Which lines in the records contain the string "nhiệt"? List each such line in full, and count only matches with the same uppercase and lowercase letters.

══ Supplied data

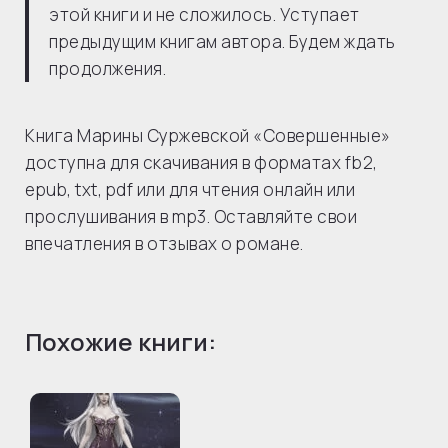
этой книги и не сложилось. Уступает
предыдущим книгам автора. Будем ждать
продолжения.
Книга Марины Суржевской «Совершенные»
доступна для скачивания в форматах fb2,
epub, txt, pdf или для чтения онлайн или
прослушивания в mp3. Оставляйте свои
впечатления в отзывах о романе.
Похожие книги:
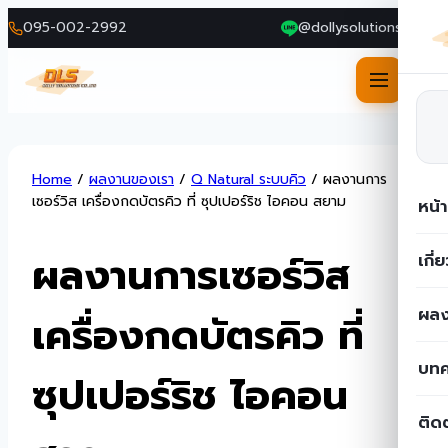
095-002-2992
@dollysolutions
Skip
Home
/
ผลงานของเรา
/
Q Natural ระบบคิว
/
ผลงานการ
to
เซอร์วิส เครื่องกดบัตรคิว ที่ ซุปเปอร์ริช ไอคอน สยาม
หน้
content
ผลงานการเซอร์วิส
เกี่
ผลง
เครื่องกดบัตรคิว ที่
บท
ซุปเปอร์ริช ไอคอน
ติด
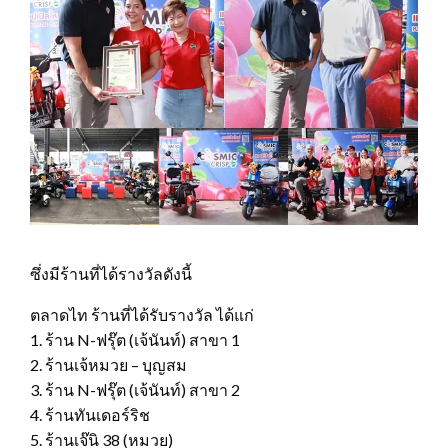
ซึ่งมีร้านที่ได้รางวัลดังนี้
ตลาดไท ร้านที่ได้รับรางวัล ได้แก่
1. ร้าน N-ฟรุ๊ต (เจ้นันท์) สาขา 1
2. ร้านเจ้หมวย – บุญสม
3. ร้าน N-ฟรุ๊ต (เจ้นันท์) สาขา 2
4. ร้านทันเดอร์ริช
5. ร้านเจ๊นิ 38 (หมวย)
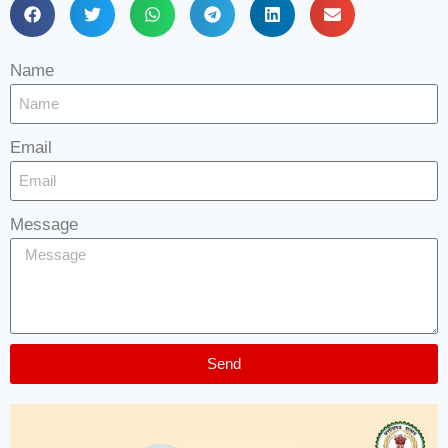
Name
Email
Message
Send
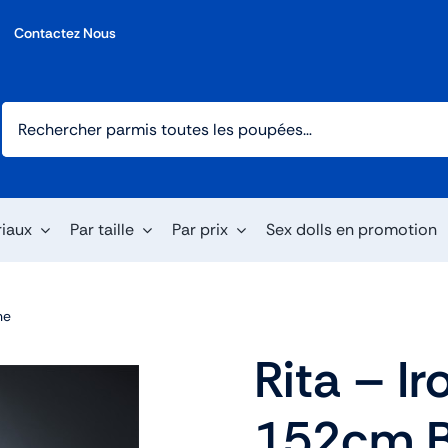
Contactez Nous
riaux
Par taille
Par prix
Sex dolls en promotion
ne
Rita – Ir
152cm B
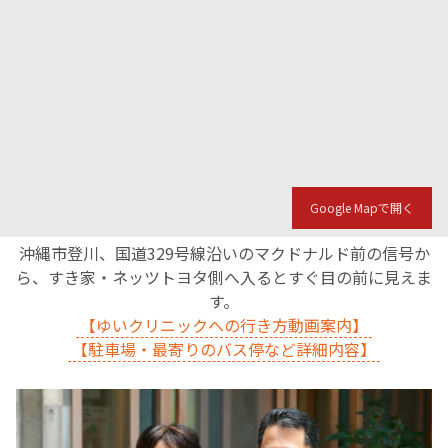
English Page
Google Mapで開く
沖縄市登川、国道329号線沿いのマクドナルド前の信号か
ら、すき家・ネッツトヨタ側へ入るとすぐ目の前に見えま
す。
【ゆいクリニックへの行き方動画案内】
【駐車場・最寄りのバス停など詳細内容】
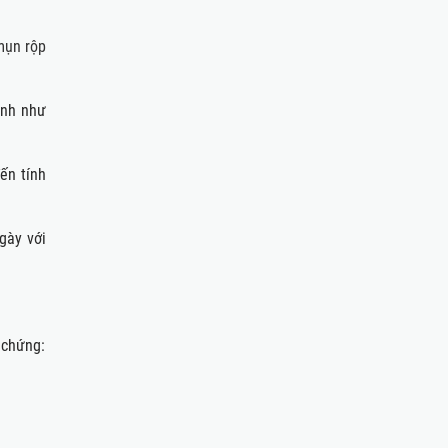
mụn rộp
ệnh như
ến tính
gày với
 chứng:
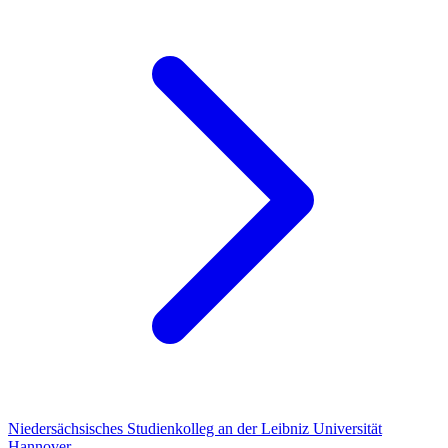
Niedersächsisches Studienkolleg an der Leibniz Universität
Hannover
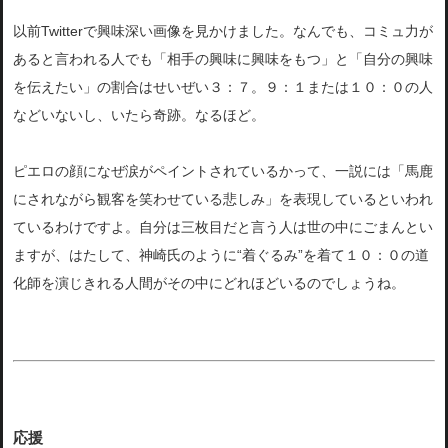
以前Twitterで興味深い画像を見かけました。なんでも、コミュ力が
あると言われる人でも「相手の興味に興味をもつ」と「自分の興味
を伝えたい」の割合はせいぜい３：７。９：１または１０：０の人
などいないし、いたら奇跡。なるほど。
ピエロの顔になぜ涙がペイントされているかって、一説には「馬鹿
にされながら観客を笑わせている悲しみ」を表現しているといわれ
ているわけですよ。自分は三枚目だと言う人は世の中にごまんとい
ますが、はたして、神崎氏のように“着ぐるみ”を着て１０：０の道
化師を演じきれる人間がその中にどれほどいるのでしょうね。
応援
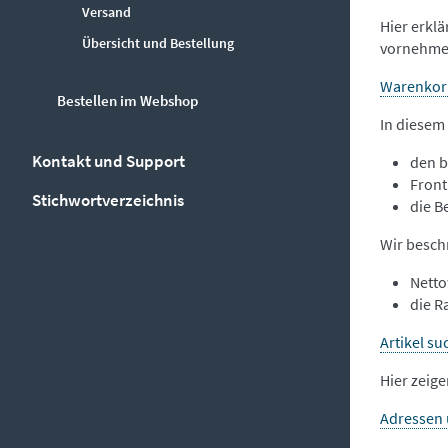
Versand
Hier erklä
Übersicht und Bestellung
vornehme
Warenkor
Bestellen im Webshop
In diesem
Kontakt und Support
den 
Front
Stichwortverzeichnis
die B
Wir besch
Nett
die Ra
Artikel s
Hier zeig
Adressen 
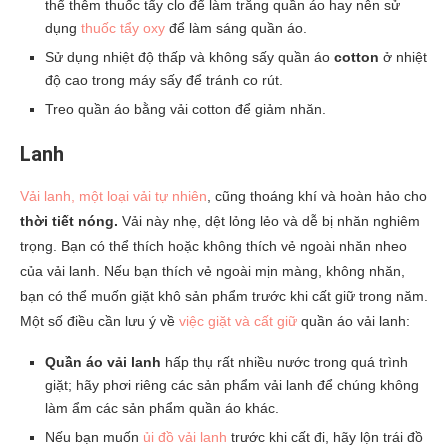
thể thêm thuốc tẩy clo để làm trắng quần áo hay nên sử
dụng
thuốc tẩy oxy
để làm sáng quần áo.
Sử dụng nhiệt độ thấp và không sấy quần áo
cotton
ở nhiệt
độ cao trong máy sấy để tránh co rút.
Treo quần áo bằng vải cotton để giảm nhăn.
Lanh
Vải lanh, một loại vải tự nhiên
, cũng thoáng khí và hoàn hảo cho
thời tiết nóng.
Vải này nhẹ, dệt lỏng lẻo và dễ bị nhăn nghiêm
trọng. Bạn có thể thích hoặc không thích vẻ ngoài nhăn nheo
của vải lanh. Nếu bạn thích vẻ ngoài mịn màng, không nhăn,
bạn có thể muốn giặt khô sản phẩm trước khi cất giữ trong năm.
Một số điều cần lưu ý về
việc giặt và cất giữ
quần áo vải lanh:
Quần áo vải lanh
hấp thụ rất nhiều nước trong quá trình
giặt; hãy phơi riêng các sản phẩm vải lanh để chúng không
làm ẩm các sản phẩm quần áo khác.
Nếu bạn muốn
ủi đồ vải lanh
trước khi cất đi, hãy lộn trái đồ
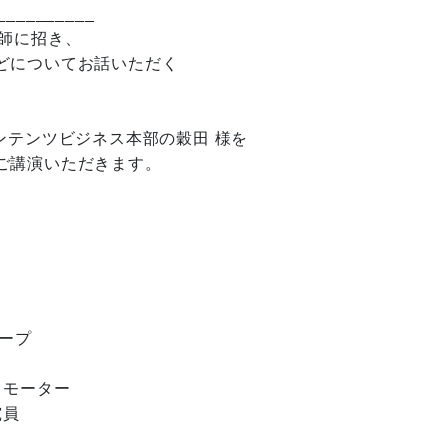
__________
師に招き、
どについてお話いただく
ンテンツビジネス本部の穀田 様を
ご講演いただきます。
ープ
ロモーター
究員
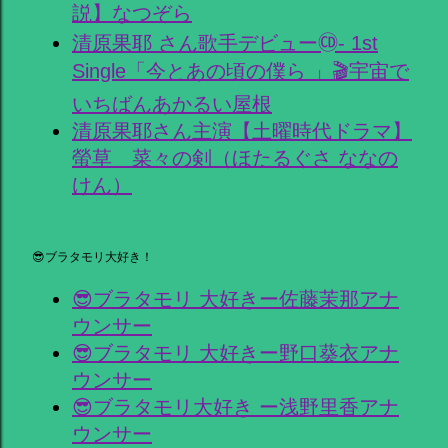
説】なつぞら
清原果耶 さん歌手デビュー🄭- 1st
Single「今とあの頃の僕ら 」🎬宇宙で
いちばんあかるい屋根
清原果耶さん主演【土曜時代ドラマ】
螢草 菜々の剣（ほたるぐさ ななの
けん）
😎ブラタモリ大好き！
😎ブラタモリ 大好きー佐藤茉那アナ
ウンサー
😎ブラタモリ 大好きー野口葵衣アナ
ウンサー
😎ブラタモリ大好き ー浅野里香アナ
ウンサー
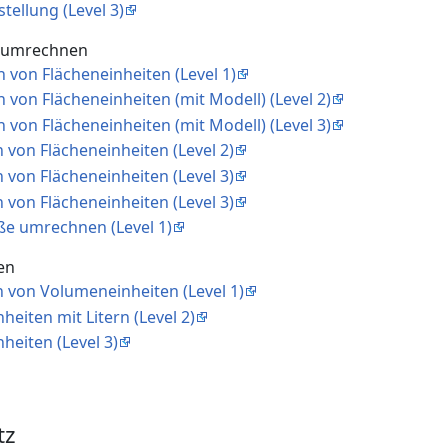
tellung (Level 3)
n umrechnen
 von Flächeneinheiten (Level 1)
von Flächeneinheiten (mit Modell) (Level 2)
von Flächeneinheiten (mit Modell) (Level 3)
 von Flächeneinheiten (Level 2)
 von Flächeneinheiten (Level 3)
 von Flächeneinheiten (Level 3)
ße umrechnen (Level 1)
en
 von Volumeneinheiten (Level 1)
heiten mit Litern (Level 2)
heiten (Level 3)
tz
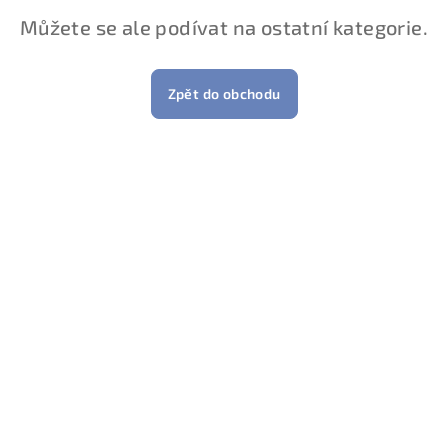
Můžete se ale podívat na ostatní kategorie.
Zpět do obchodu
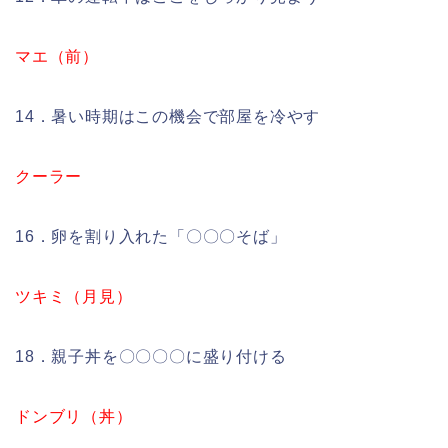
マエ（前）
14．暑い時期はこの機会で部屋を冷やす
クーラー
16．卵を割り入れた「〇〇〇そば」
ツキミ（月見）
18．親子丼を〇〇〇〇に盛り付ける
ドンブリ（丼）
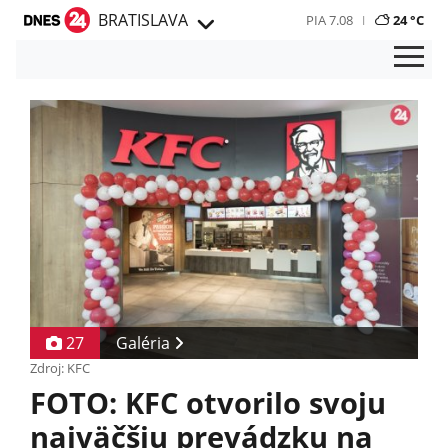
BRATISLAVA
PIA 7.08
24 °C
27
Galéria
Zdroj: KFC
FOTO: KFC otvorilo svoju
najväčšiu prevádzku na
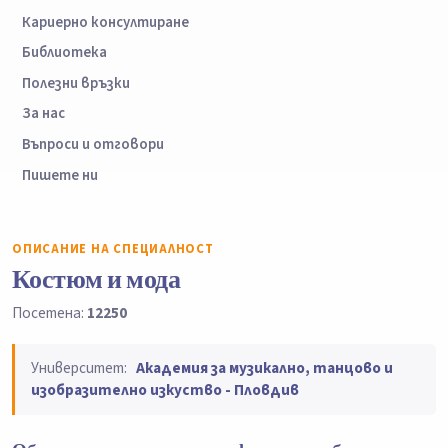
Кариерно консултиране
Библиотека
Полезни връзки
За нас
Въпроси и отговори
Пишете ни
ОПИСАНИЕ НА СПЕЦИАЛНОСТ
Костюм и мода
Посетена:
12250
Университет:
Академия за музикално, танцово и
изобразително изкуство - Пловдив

════

Exercise response
Sử dụng nhiệt độ thấp và không sấy quần áo
ở nhiệt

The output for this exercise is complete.